The two majority members of the Indiana Court of Appeals panel reversed the trial court's ruling on summary judgment on the question of whether the company can be indemnified, and sent the case back to the trial court for trial. One appeals court judge issued a dissenting opinion finding in favor of the State and concluding the State Fair Commission should be immune from Mid-America's indemnity claim.
The collapse of stage rigging during a windstorm prior to a scheduled concert at the State Fair grandstands resulted in seven fatalities and multiple injuries. Injured victims and the estates of the deceased filed lawsuits against numerous defendants – including Mid-America, the performing group Sugarland, other private companies and the State of Indiana – that later were consolidated into one case by the Marion County Superior Court.
Four months after the disaster, in December 2011, the State, represented by the Attorney General's Office, reached a settlement with 62 collapse victims and paid out the State's full $5 million in liability, the maximum allowed under Indiana's tort claim cap. The plan for distributing the $5 million was developed by the AG's Office with the guidance of Kenneth Feinberg, the compensation expert who designed compensation plans for victims of 9/11 and the Gulf Oil Spill – and who more recently oversaw payment efforts for victims of the Boston Marathon tragedy and GM ignition switch recall. State Fair victims who accepted settlement payment under the Feinberg Plan in 2011 waived any future litigation against the State.

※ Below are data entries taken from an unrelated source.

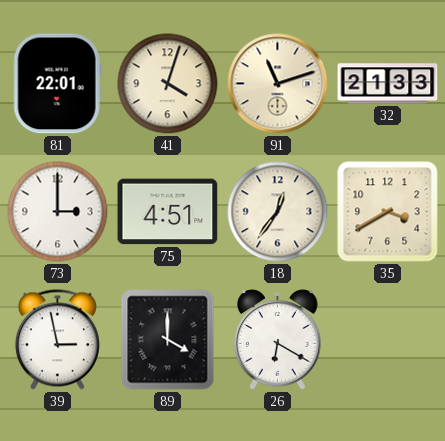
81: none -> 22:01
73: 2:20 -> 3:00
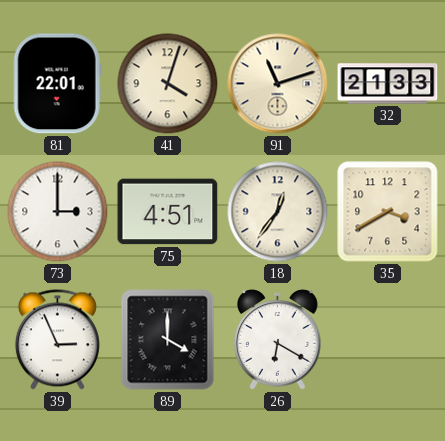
39: 2:58 -> 2:56
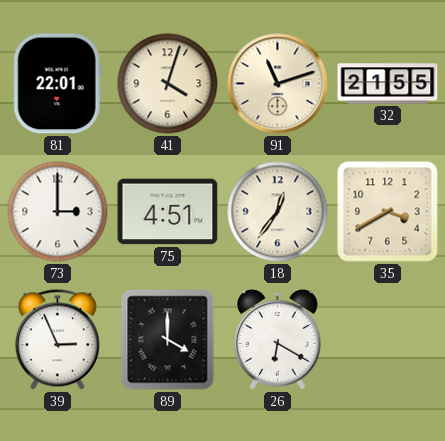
32: 21:33 -> 21:55
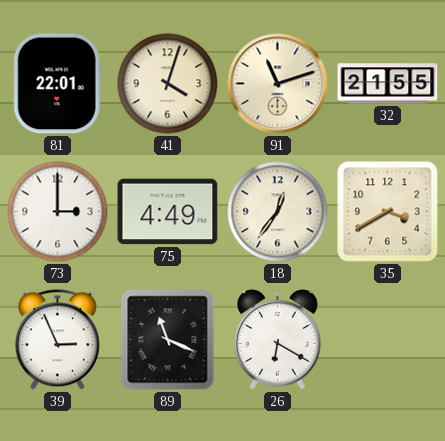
75: 4:51 -> 4:49
89: 4:00 -> 11:19
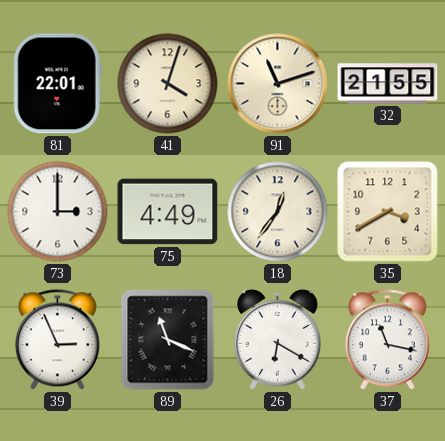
37: none -> 11:17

One year after the initial $5 million settlement, the State of Indiana in December 2012 distributed another $6 million in supplemental relief that the 2012 Legislature had approved for victims. The 59 who accepted supplemental payment signed a waiver releasing the State from any claim of indemnification. The elimination of indemnification liability exposure was a specific condition the Legislature attached to the supplemental fund. In total, the State in the two phases paid $11 million in public funds to State Fair victims, not counting private charitable efforts. Private lawsuits between the victims and private entities have continued, with some of the parties reaching private settlements with each other.
“My office put the victims first by fully paying out the State's maximum $5 million liability, consulting with the nation's leading victim compensation expert, Kenneth Feinberg, on the plan to distribute it and working with the Legislature to provide another $6 million in public funds to assist victims further. As the guardian of tax dollars, the State is adamant that it will not and cannot assume the current and future legal bills of this private company for the company's conduct,” Zoeller said.
Zoeller added that he agreed with the dissenting opinion that states: “The bottom line is this: The legislature alone decides when State entities can and will be subject of suit.”
In a separate case, the Attorney General's Office on Jan. 14 successfully defended the State in a legal challenge to Indiana's tort claim caps filed by one plaintiff who was injured in the State Fair disaster. In that case, the Court of Appeals ruled in favor of the State that the tort claim caps of $700,000 per individual and $5 million per incident are constitutional.